▶ _EXTRACT_:
Enumerates parents' fundamental rights over their children's education, healthcare, and welfare, requires schools to adopt implementing policies, and closes consent loopholes that have allowed minors to receive medical treatment without parental knowledge.
OUR POSITIONH4757 takes a significant step by treating parental authority not as a bureaucratic convenience but as a fundamental right deserving legal recognition and enforcement. The bill affirmatively enumerates parents' rights to direct the upbringing, education, healthcare, and general welfare of their children, placing that authority on firm statutory ground rather than leaving it as an implied default that government agencies can quietly erode.
The educational provisions require the State Board of Education to adopt minimum standards implementing these rights and mandate that local education agencies follow suit with their own policies. This moves parental rights from aspiration to accountability. When schools are required to adopt written policies and parents are given administrative remedies to pursue violations, the protections become real rather than theoretical.
The healthcare provisions are equally important. The bill strengthens and expands parental consent requirements for nonemergency medical treatment of minors and, critically, repeals Section 63-5-350, which had permitted health services to be furnished to minors without parental consent. That provision had become a gateway for interventions that parents were never informed about and never approved. Closing it restores the basic principle that parents, not institutions, bear responsibility for their children's medical decisions.
Scripture teaches that children are a heritage from the Lord, entrusted to families for their nurture and formation. That conviction is not merely a religious sentiment; it reflects an ordering of authority that healthy societies have recognized across centuries and cultures. When the state positions itself as the primary decision-maker over a child's healthcare or education, it displaces the very relationship designed to protect that child most faithfully.
The American Council supports this bill because it reflects sound principle: government serves families, not the reverse. By enumerating rights, requiring implementing policy, creating enforcement mechanisms, and removing consent loopholes, South Carolina is building a legal framework that takes parental authority seriously. We encourage the remaining chamber to pass it without delay.

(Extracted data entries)

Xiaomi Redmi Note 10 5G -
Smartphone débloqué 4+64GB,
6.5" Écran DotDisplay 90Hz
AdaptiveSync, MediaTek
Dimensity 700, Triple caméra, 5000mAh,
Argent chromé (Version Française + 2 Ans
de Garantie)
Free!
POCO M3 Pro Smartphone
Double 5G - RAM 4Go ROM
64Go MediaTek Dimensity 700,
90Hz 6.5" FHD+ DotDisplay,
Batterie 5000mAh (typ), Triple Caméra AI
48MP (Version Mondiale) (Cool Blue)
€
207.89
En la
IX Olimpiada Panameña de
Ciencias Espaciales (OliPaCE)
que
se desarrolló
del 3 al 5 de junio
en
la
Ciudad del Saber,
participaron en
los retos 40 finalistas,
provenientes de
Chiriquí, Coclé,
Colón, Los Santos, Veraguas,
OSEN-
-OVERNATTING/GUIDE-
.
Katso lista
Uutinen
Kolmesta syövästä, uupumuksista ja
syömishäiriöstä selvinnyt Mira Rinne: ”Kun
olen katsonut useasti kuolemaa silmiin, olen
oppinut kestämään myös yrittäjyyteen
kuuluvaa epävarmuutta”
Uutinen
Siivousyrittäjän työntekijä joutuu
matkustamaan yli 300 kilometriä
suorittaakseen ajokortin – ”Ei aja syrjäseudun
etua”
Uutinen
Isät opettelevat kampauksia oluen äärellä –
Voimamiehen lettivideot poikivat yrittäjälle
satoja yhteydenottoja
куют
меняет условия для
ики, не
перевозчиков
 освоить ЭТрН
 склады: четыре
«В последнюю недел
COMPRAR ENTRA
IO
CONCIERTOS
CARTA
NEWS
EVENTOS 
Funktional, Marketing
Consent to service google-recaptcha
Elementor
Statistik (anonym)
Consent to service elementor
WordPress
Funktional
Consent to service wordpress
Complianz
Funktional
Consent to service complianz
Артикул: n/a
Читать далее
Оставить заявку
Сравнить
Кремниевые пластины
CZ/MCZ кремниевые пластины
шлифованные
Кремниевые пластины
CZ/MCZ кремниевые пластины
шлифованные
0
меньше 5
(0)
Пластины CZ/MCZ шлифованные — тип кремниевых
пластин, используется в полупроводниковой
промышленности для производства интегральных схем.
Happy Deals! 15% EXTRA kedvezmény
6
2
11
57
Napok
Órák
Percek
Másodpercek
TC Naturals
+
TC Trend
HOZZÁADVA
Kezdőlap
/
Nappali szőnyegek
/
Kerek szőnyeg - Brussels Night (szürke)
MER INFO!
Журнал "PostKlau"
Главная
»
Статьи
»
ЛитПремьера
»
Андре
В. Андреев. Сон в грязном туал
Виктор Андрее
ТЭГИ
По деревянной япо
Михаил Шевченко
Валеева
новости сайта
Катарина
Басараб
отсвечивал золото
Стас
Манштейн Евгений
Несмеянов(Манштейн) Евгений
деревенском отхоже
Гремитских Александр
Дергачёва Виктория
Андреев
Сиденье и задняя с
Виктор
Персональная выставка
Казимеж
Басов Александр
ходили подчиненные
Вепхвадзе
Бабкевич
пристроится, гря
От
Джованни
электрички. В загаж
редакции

==

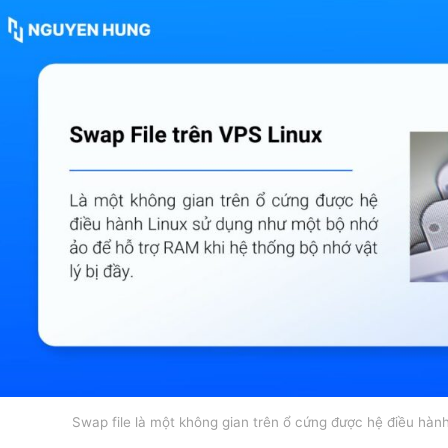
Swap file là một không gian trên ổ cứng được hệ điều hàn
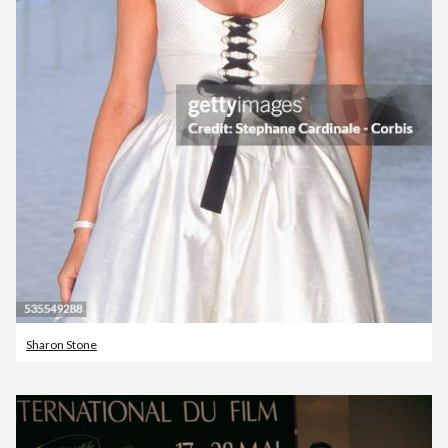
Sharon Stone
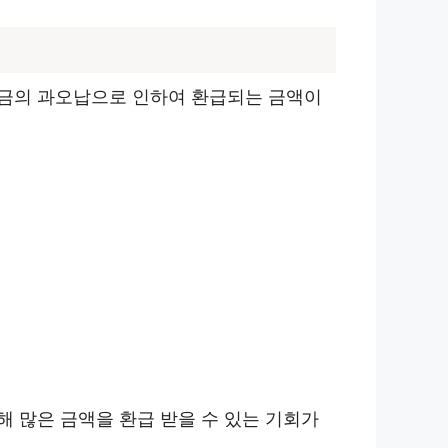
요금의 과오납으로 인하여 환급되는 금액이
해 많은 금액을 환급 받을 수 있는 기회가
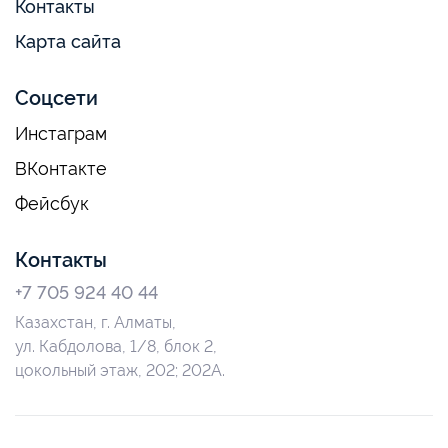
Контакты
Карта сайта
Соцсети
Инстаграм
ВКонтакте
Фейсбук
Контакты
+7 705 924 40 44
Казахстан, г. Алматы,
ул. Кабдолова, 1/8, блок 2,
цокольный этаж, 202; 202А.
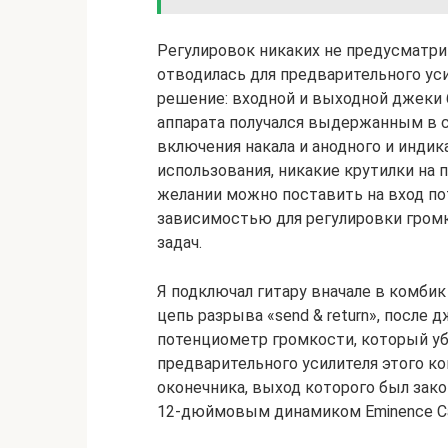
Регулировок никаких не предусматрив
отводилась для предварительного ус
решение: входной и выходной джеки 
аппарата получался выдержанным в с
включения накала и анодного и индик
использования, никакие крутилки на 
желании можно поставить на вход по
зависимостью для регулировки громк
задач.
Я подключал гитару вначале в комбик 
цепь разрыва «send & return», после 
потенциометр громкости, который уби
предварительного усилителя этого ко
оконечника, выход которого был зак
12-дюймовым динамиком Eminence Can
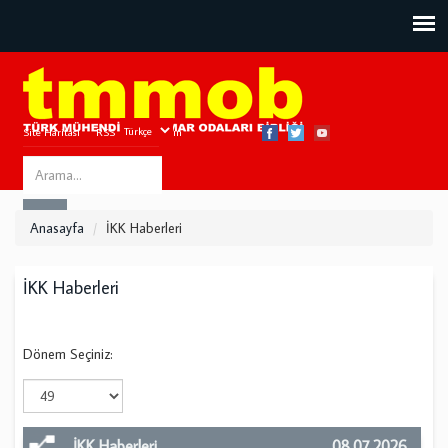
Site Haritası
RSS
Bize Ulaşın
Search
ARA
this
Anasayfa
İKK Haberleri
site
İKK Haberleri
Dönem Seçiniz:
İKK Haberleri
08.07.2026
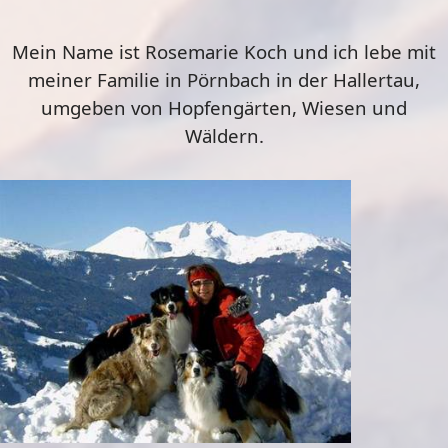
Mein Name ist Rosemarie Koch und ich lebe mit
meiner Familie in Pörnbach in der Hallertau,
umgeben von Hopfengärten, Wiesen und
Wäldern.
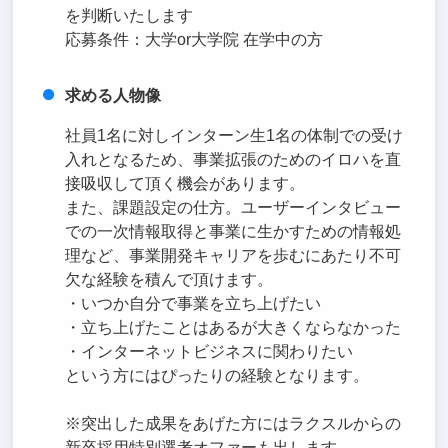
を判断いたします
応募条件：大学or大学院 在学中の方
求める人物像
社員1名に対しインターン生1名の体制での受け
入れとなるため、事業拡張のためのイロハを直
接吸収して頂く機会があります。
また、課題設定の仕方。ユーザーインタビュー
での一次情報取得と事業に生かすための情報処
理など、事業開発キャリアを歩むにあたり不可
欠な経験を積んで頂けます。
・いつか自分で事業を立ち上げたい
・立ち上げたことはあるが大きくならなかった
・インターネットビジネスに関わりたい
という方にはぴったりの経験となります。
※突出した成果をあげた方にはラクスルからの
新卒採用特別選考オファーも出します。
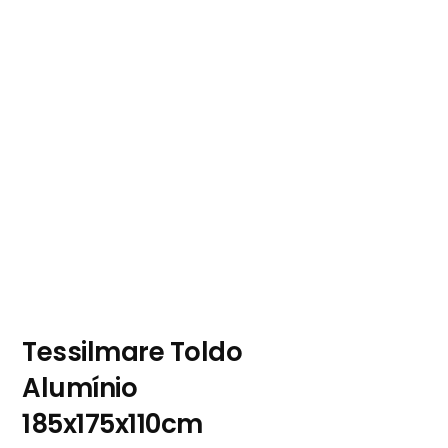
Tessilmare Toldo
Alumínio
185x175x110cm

---

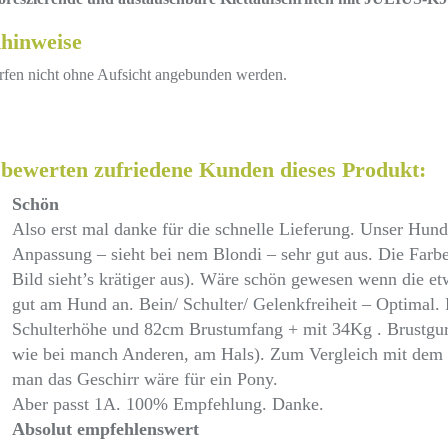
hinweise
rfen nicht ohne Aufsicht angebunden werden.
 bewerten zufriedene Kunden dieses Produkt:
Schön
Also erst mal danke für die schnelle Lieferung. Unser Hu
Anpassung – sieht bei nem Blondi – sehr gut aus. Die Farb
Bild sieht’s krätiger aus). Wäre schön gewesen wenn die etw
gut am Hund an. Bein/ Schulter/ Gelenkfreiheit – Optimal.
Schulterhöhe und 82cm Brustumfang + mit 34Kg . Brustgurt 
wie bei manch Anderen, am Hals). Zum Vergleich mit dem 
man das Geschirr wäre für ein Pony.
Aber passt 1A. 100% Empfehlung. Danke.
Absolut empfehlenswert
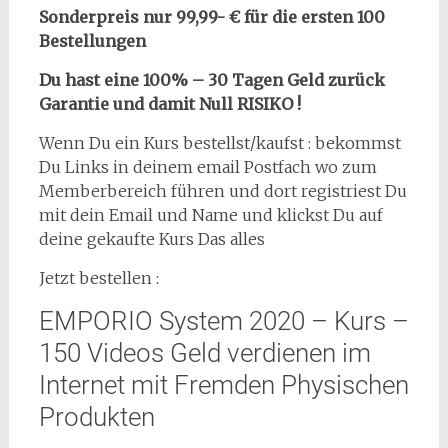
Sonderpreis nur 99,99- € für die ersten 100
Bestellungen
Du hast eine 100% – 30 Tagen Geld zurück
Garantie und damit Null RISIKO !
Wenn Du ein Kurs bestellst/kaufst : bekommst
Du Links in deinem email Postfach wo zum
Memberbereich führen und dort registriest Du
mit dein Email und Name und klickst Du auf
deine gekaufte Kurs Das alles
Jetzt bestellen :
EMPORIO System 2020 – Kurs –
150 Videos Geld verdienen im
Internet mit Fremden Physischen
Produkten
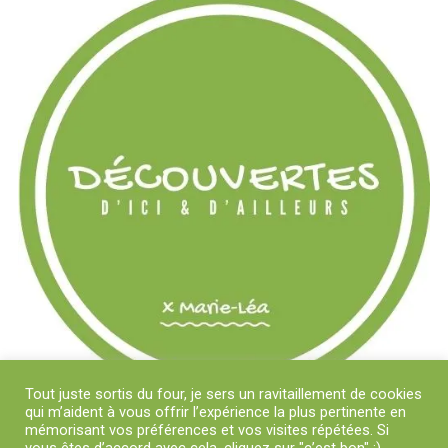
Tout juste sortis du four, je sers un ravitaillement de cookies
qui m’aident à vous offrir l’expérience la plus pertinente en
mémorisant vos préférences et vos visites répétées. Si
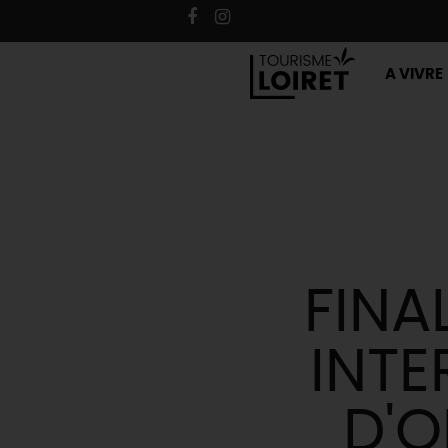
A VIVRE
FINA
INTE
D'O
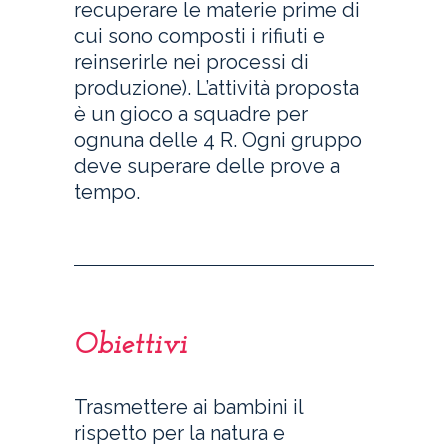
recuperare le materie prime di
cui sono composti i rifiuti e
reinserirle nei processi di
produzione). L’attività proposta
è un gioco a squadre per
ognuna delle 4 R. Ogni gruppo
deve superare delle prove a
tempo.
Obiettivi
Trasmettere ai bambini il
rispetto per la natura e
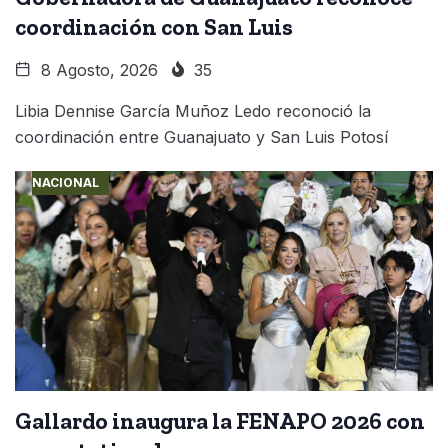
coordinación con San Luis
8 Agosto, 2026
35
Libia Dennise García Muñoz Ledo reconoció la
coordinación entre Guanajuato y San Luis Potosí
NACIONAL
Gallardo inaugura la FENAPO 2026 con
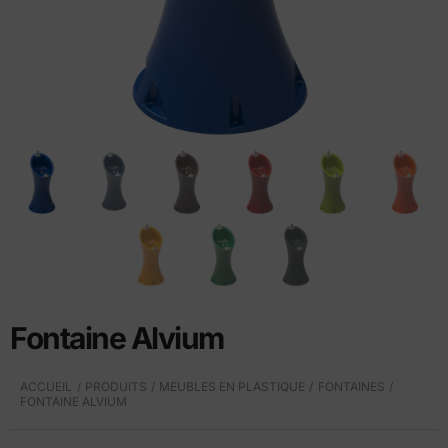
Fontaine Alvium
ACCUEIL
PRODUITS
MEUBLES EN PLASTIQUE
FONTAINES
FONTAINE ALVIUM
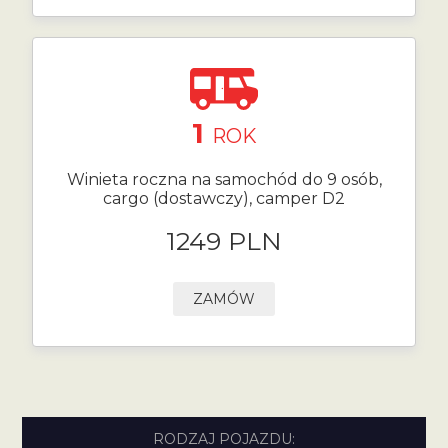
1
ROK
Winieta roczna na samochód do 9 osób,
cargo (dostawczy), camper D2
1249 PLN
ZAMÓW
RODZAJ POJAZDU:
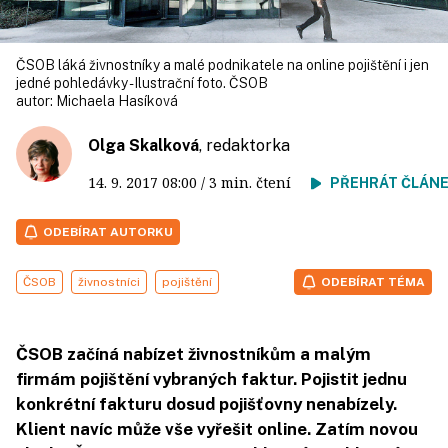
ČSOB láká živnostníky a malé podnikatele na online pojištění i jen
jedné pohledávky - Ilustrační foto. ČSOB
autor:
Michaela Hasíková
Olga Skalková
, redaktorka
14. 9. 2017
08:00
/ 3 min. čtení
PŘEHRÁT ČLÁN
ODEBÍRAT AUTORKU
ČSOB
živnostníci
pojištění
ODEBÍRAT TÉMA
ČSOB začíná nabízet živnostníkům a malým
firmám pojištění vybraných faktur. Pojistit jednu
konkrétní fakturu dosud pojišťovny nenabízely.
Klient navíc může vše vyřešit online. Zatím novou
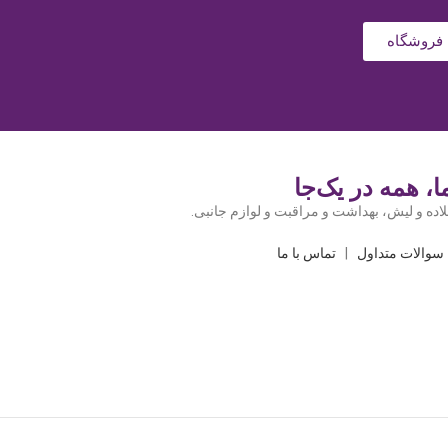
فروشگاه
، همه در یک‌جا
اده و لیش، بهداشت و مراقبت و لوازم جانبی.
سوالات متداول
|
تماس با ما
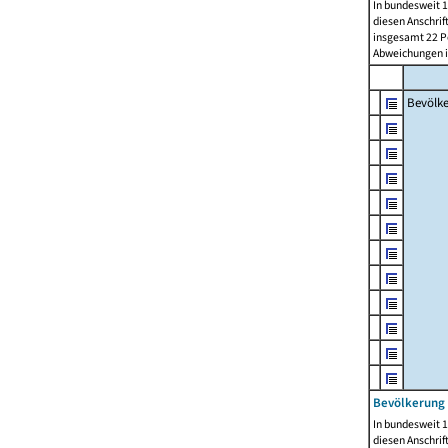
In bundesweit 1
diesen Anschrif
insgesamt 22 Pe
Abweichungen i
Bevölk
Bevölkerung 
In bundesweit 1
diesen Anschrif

▶ _QUESTIONS TO ANSWER_:
(a) Return the passage of the parental rights statement between "Scripture teaches that" and "it without delay.", inclusive, copied word for word.
(b) Condense the paragraph of the parental rights statement that begins "The healthcare provisions are equally important" into a short bulleted list of its main facts.

▶ _RESPONSE LIST_:
(a)
Scripture teaches that children are a heritage from the Lord, entrusted to families for their nurture and formation. That conviction is not merely a religious sentiment; it reflects an ordering of authority that healthy societies have recognized across centuries and cultures. When the state positions itself as the primary decision-maker over a child's healthcare or education, it displaces the very relationship designed to protect that child most faithfully.
The American Council supports this bill because it reflects sound principle: government serves families, not the reverse. By enumerating rights, requiring implementing policy, creating enforcement mechanisms, and removing consent loopholes, South Carolina is building a legal framework that takes parental authority seriously. We encourage the remaining chamber to pass it without delay.

(b)
- The bill strengthens and expands parental consent requirements for nonemergency medical treatment of minors.
- It repeals Section 63-5-350, which had permitted health services to be furnished to minors without parental consent.
- That provision had become a gateway for interventions that parents were never informed about and never approved.
- Repealing it restores the principle that parents, not institutions, bear responsibility for their children's medical decisions.